Here is an exercise from Four philosophical questions to make your brain hurt that I thought was an interesting check of my understanding of good, evil, moral and immoral actions.
Philosophy involves standing back and thinking – intensely and rigorously – about aspects of our lives that are at once ordinary and fundamental.
And when the surface is scratched, what you find below is extraordinary – or, rather, extraordinarily difficult to make good, clear sense of. Lying in wait are arguments that lead to, if not sheer lunacy, then bullets we’re loathe to bite.
So, with World Philosophy Day upon us, here are some pesky arguments to apply your minds to:
1. SHOULD WE KILL HEALTHY PEOPLE FOR THEIR ORGANS?Suppose Bill is a healthy man without family or loved ones. Would it be ok painlessly to kill him if his organs would save five people, one of whom needs a heart, another a kidney, and so on? If not, why not?
Consider another case: you and six others are kidnapped, and the kidnapper somehow persuades you that if you shoot dead one of the other hostages, he will set the remaining five free, whereas if you do not, he will shoot all six. (Either way, he’ll release you.)

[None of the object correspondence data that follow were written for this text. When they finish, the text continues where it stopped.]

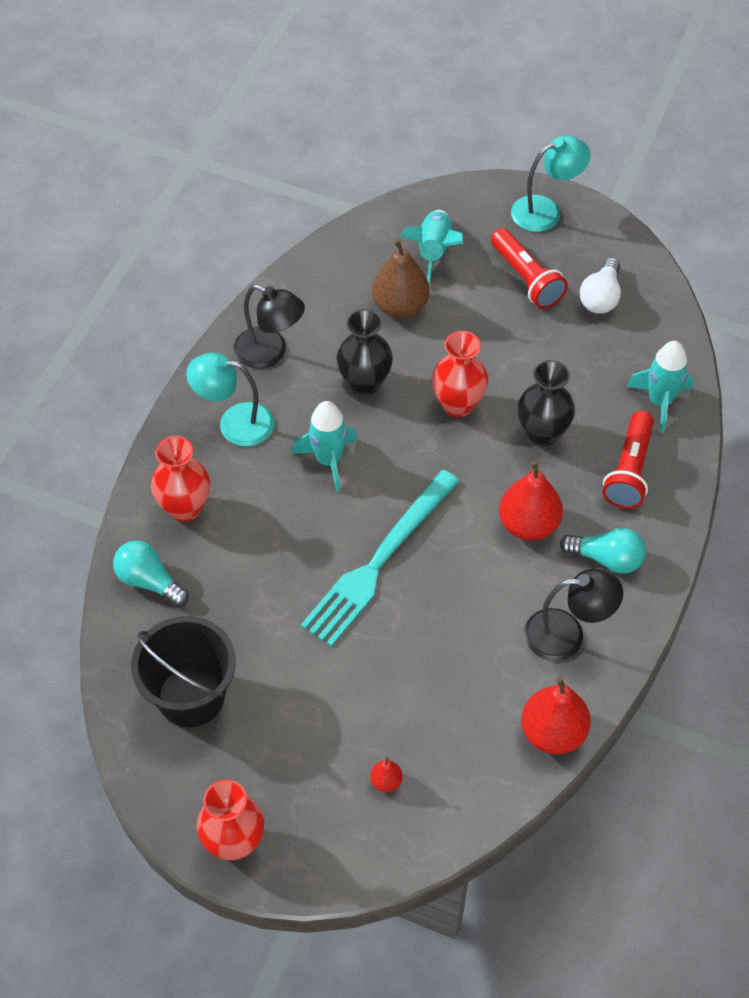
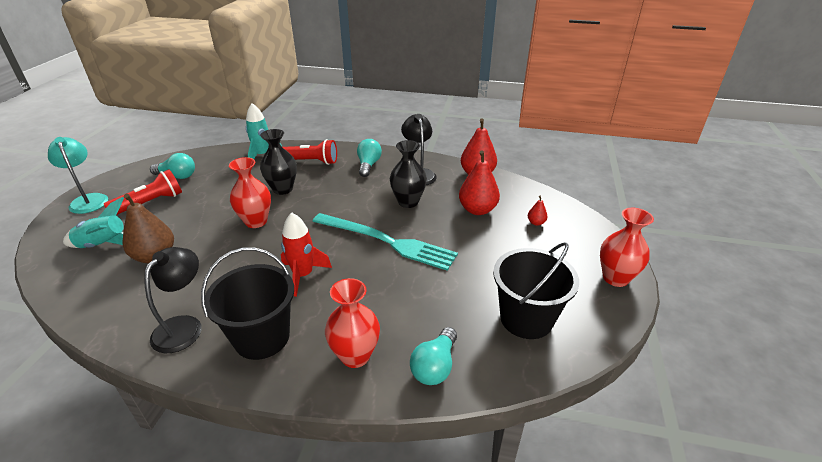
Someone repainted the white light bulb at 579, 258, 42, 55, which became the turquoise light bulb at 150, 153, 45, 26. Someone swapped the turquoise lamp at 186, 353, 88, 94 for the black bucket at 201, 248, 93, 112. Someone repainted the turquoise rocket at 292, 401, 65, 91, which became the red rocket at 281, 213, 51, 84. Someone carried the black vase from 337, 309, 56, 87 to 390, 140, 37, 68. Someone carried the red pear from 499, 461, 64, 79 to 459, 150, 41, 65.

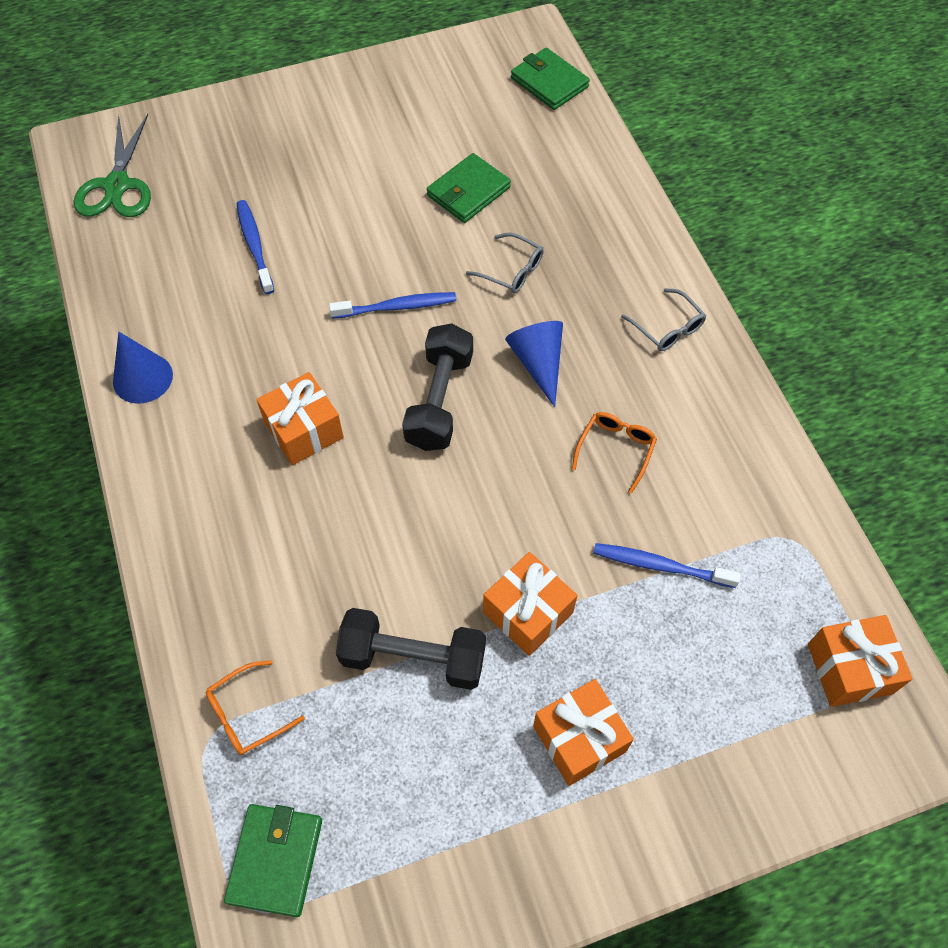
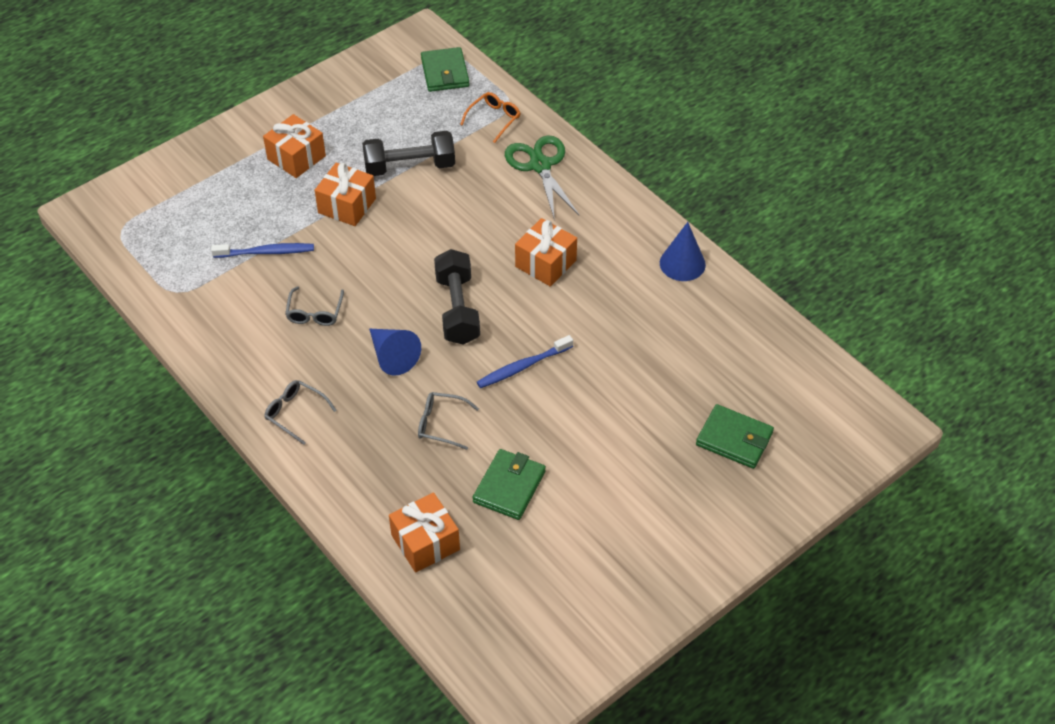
Someone repainted the orange glasses at 572, 412, 85, 81, which became the grey glasses at 285, 286, 59, 40. Someone carried the orange gift from 808, 615, 105, 92 to 389, 492, 71, 81. Someone carried the green scissors from 74, 114, 77, 103 to 505, 135, 74, 86. Someone carried the green wallet from 511, 48, 79, 62 to 696, 404, 78, 65. Someone took away the blue toothbrush at 236, 200, 38, 94.

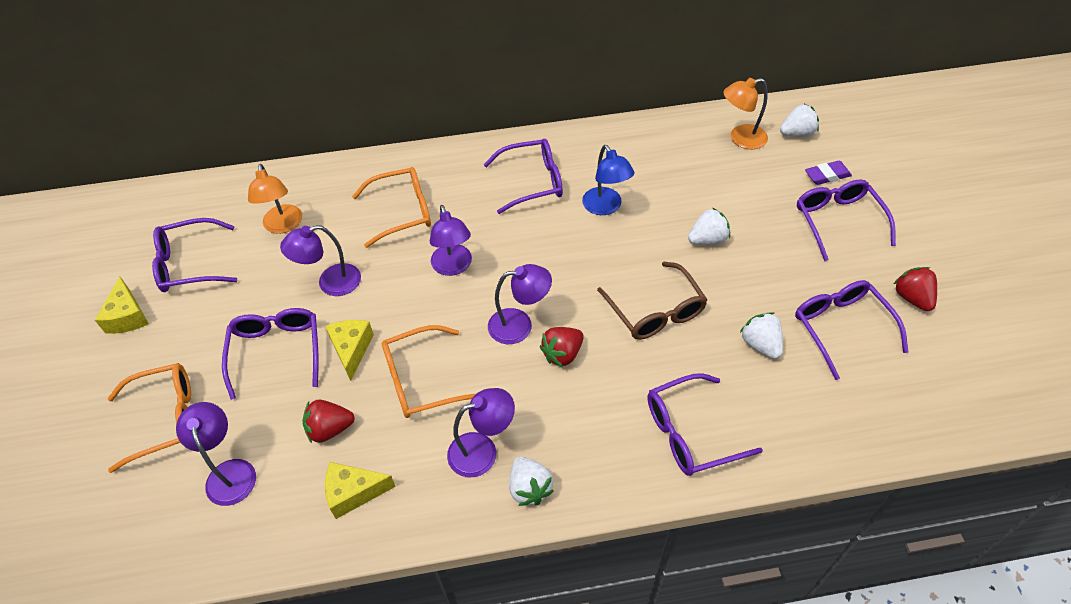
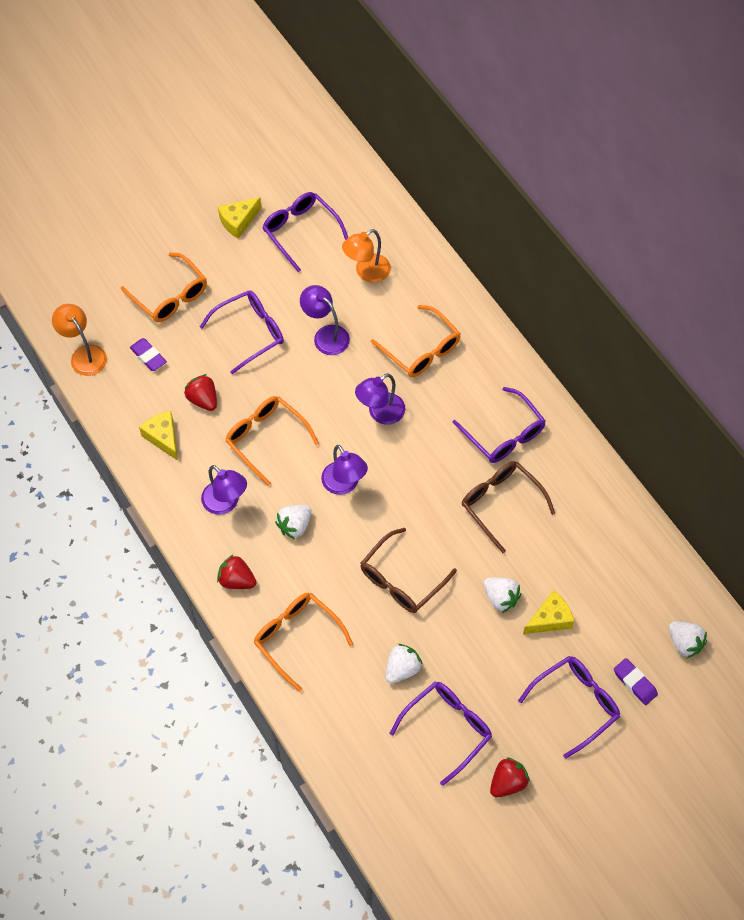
Someone carried the orange lamp from 723, 78, 45, 71 to 52, 304, 55, 72. Someone swapped the purple lamp at 176, 402, 80, 104 for the purple eraser at 130, 338, 37, 33. Someone carried the red strawberry from 540, 327, 44, 40 to 217, 555, 39, 34. Someone repainted the purple glasses at 648, 373, 115, 103, which became the orange glasses at 253, 593, 100, 99. Someone carried the white strawberry from 509, 456, 45, 50 to 275, 505, 37, 34. Someone swapped the blue lamp at 582, 145, 53, 70 for the brown glasses at 462, 461, 93, 92. Someone carried the yellow cheese from 325, 320, 49, 61 to 523, 590, 51, 44.

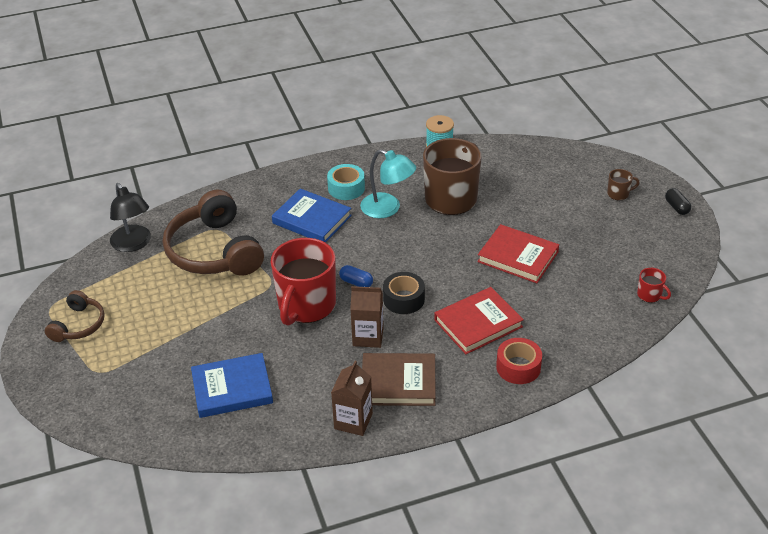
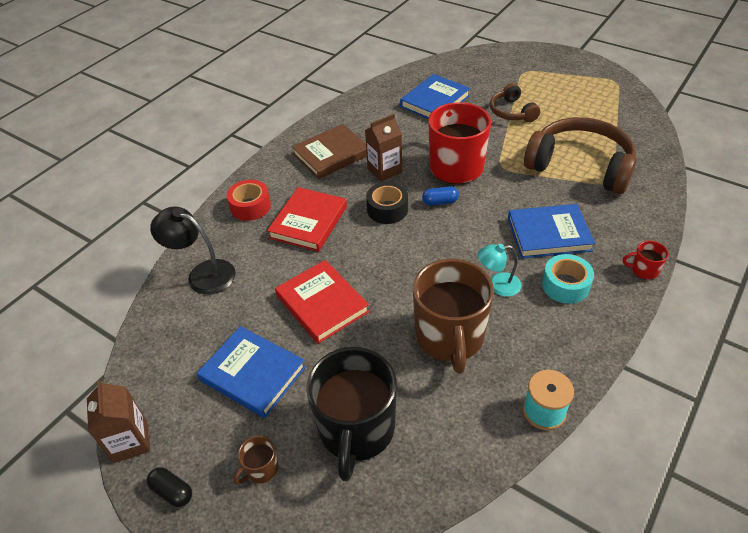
Someone carried the brown carton from 331, 361, 42, 75 to 87, 380, 63, 83. Someone carried the black lamp from 110, 183, 41, 69 to 150, 206, 86, 89. Someone put down the blue book at 197, 326, 109, 92. Someone rotated the red book at 477, 224, 82, 59 by 60 degrees clockwise. Someone put down the black mug at 306, 347, 91, 135. Someone scaled the turquoise lamp at 360, 149, 56, 69 by 0.65. Someone carried the brown headphones from 45, 290, 60, 52 to 490, 83, 50, 39. Someone carried the red mug from 637, 268, 34, 35 to 623, 241, 46, 39.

If in this case you should kill one to save five, why not in the previous, organs case? If in this case too you have qualms, consider yet another: you’re in the cab of a runaway tram and see five people tied to the track ahead. You have the option of sending the tram on to the track forking off to the left, on which only one person is tied. Surely you should send the tram left, killing one to save five.
But then why not kill Bill?
After finding my own answers, I decided that this exercise needed an added level of difficulty. So here they are:
1a. What if the five people that Bill could save have diseases caused by their own actions? i.e. cancer from smoking, liver damage from alcoholism, etc.
1b. What if the five people worked at Bill’s company and were unknowingly exposed to harmful chemicals on Bill’s orders?
1c. In the case of the runaway tram, what if the one person on the track fork is your best friend?
1d. What if the one person on the track fork slept with your spouse?